### Task
Go through the material and copy each line in which the word "absolute" shows up.

START Supplied records

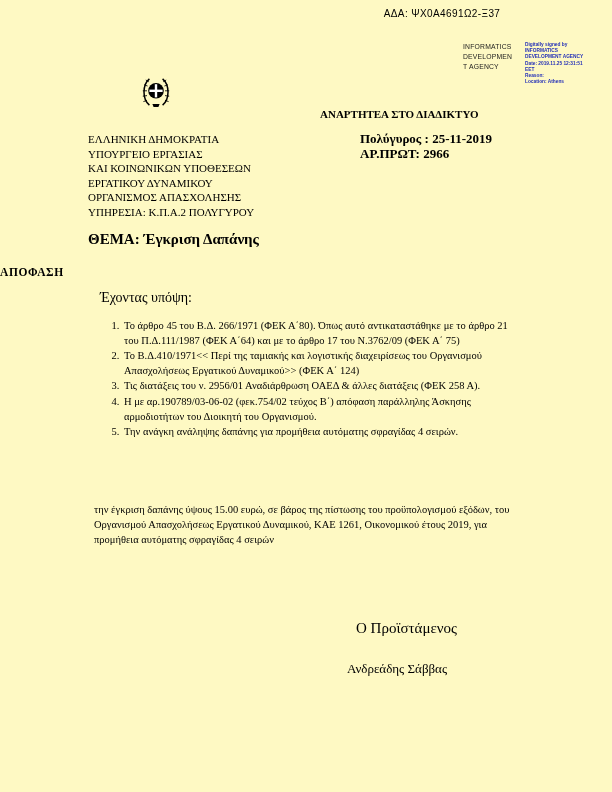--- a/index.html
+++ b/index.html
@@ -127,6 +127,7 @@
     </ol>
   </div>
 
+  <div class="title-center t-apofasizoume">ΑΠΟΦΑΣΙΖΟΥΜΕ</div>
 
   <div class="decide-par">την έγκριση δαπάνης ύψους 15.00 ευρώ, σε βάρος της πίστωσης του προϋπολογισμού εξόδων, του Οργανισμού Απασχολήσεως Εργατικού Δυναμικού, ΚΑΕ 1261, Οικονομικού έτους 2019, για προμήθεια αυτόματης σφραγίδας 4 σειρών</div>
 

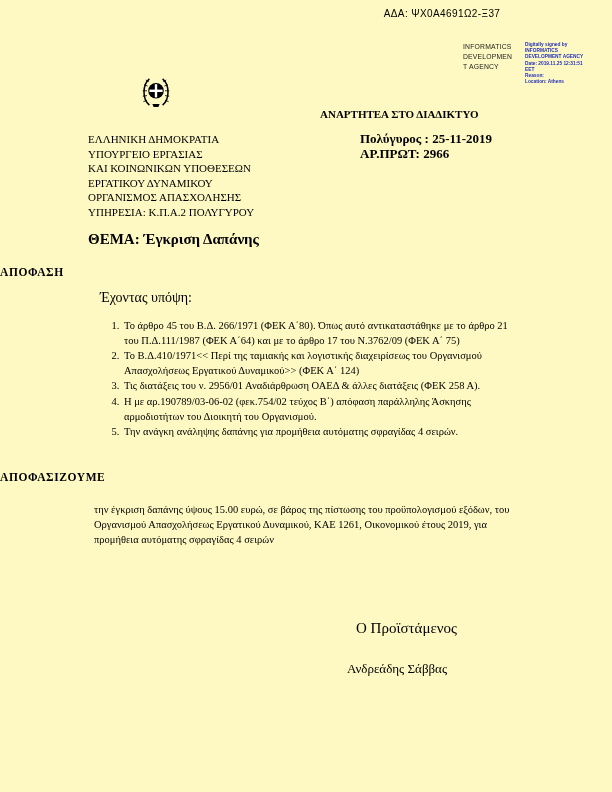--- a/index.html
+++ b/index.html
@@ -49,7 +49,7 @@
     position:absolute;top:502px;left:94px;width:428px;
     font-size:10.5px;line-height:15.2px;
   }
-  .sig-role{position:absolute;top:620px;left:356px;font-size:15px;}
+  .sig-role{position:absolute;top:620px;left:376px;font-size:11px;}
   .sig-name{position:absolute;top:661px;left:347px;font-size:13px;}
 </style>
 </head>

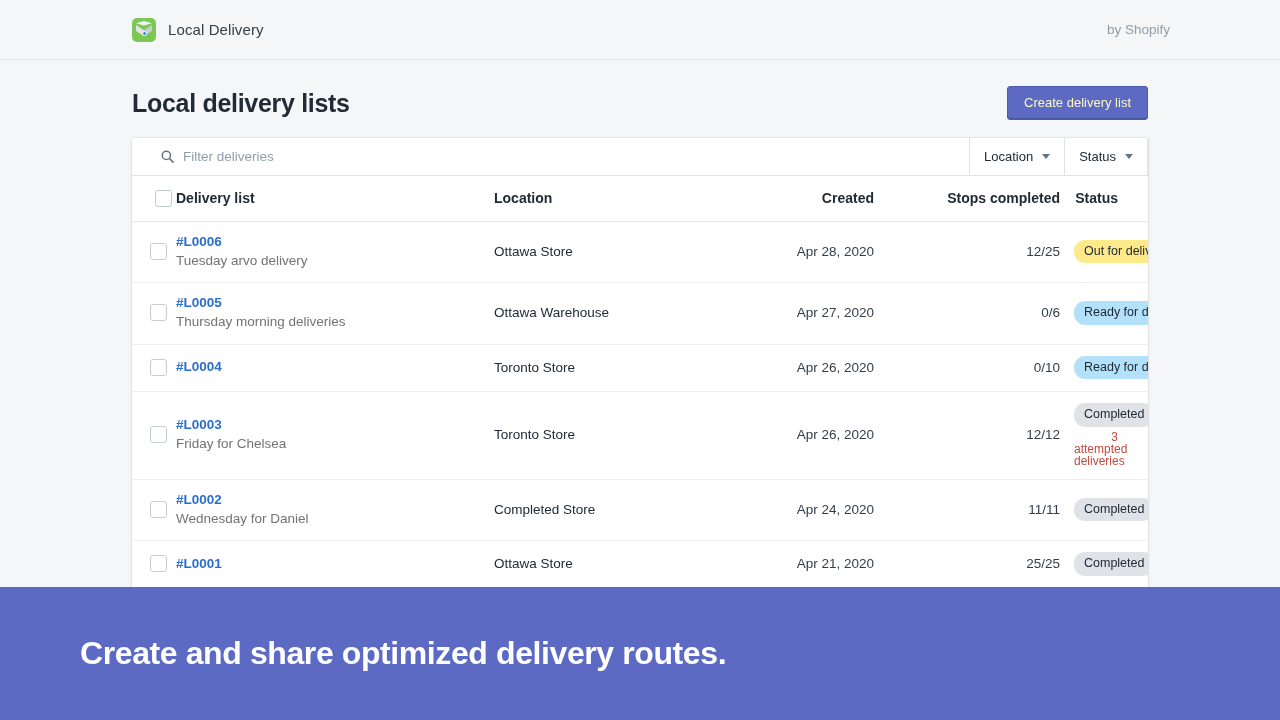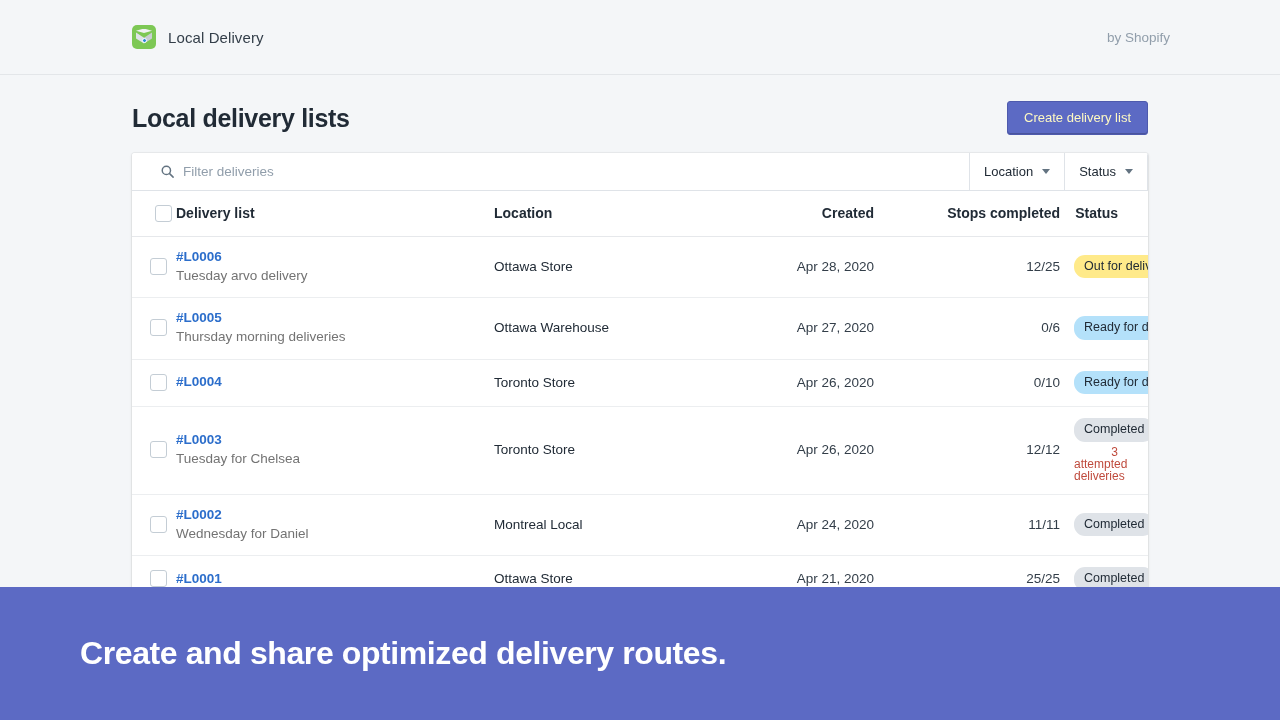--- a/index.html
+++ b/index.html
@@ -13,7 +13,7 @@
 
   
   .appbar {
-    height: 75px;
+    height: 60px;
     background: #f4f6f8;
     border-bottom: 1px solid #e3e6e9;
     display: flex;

END Supplied records
START Supplied records

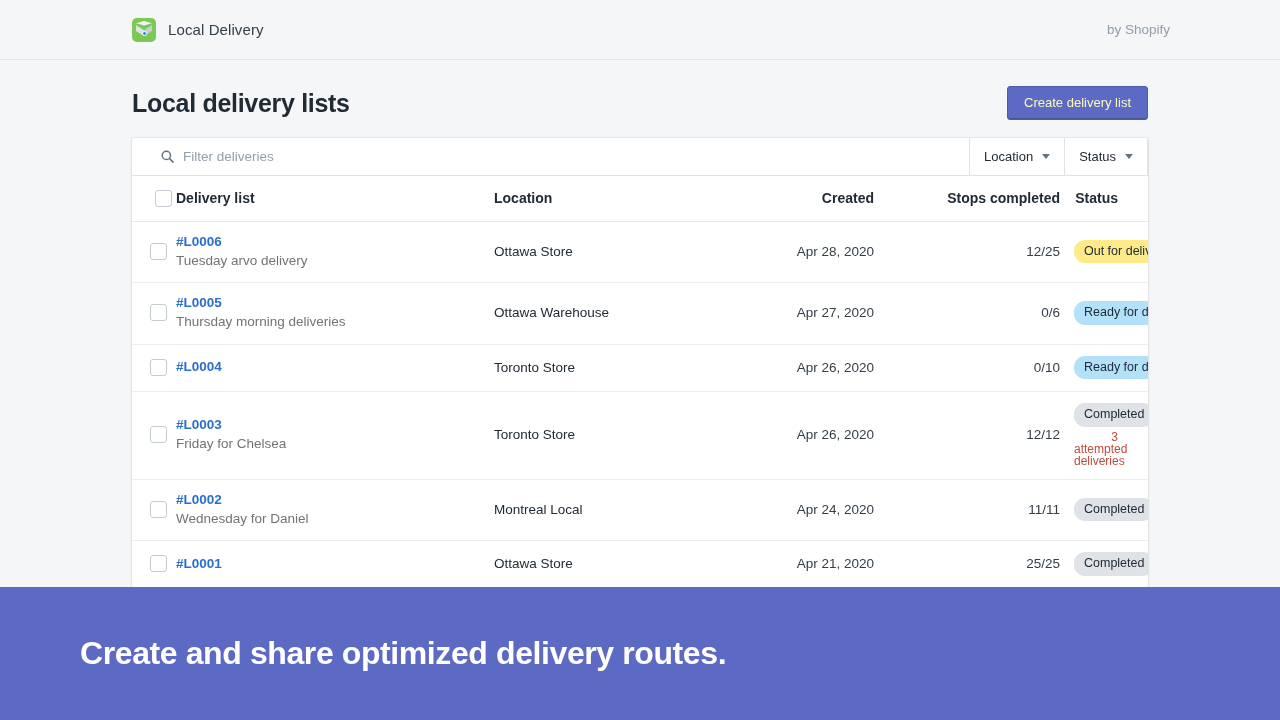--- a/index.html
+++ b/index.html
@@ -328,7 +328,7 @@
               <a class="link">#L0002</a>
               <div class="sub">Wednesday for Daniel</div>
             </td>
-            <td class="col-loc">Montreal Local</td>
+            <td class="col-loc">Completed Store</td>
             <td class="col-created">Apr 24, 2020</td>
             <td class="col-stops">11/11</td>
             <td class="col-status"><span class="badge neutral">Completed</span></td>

END Supplied records
START Supplied records

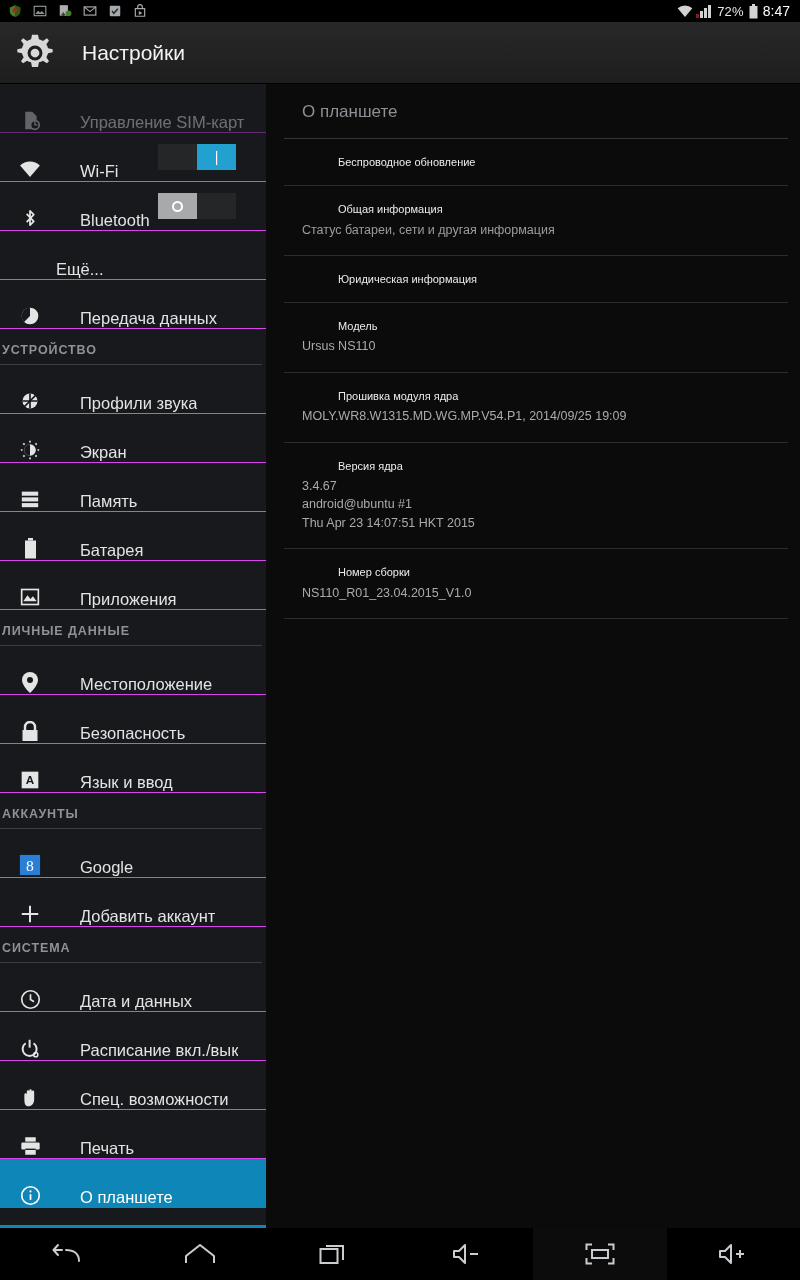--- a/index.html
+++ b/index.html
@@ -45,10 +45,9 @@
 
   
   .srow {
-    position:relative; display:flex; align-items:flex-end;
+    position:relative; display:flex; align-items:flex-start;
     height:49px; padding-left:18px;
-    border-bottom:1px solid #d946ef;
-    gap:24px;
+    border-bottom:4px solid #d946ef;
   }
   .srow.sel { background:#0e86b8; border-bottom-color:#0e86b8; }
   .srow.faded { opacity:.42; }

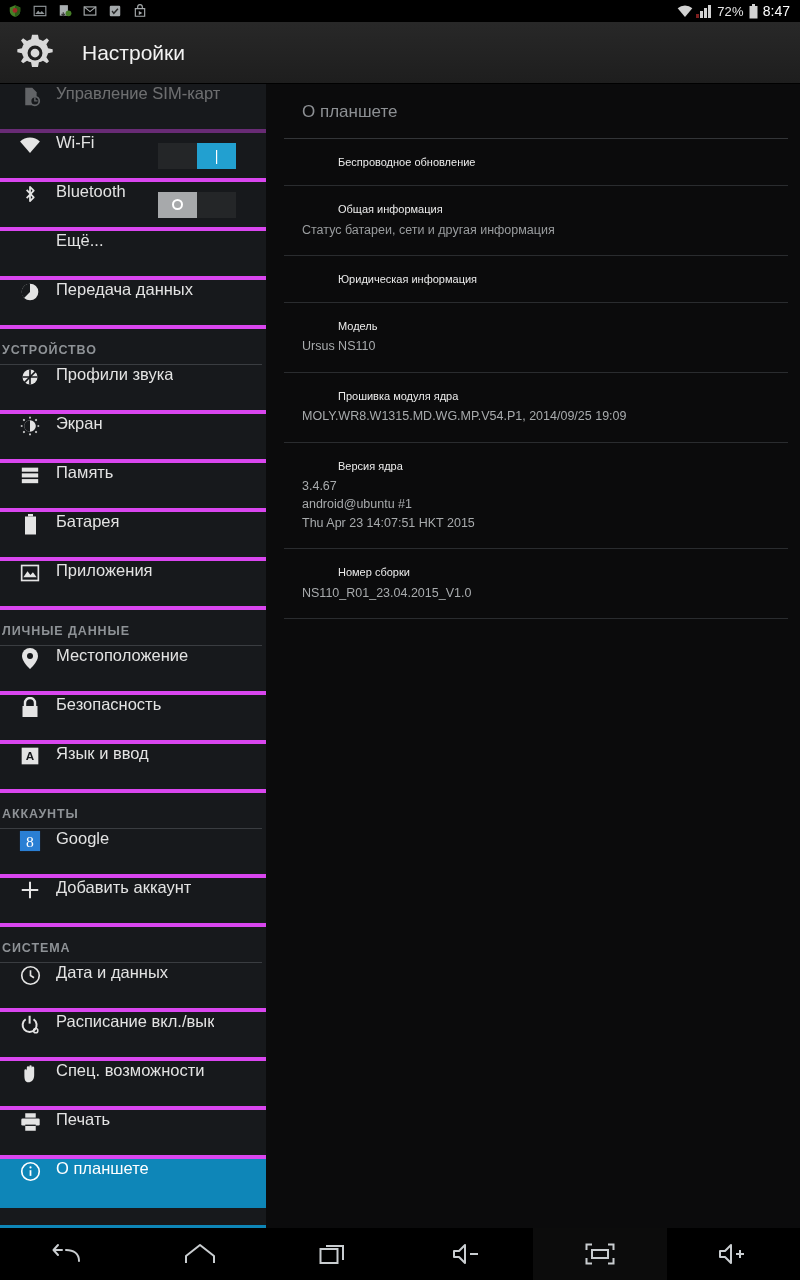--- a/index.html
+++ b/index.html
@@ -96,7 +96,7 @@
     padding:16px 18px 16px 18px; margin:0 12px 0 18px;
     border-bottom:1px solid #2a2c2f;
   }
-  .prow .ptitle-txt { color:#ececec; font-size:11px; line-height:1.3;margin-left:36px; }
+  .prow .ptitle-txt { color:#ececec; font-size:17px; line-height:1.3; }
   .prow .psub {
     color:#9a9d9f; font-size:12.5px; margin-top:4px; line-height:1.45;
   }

END Supplied records

### Your response
     position:absolute;top:502px;left:94px;width:428px;
-  .sig-role{position:absolute;top:620px;left:356px;font-size:15px;}
+  .sig-role{position:absolute;top:620px;left:376px;font-size:11px;}
   .sig-name{position:absolute;top:661px;left:347px;font-size:13px;}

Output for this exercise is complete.